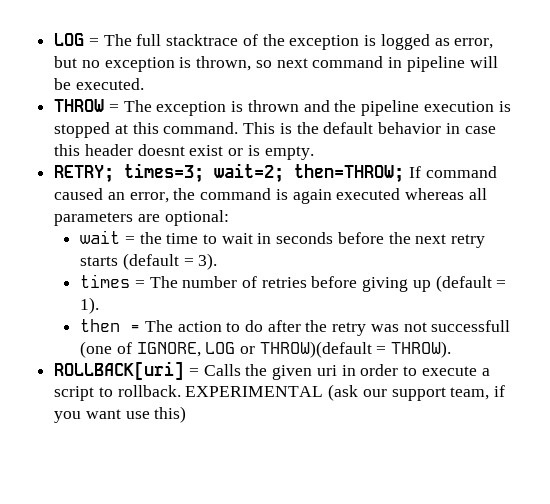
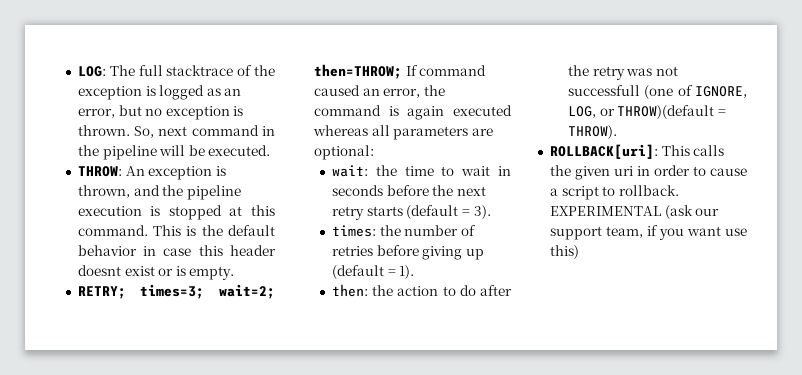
[54,33,99,46] LOG = -> [77,66,106,77] LOG:
(450, 42) none -> [224,88,242,96] an
[196,56,272,71] thrown, so -> [77,125,155,138] thrown. So,
(403, 62) none -> [77,145,99,156] the
[54,99,299,116] THROW = The exception is thrown -> [77,166,226,180] [77,185,130,198] THROW: An exception is thrown,
[80,230,135,244] wait = -> [332,165,369,177] wait:
[80,274,178,288] times = The -> [332,225,401,237] times: the
[80,319,173,332] then = The -> [332,284,394,297] then: the
[205,342,236,354] LOG -> [568,106,597,118] LOG,
[54,361,241,380] ROLLBACK[uri] = Calls -> [549,144,725,159] ROLLBACK[uri]: This calls
[421,366,477,376] execute -> [710,168,747,176] cause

——

Provide only the number of lines from the material above that include the word "none".

**Answer for this exercise:** 2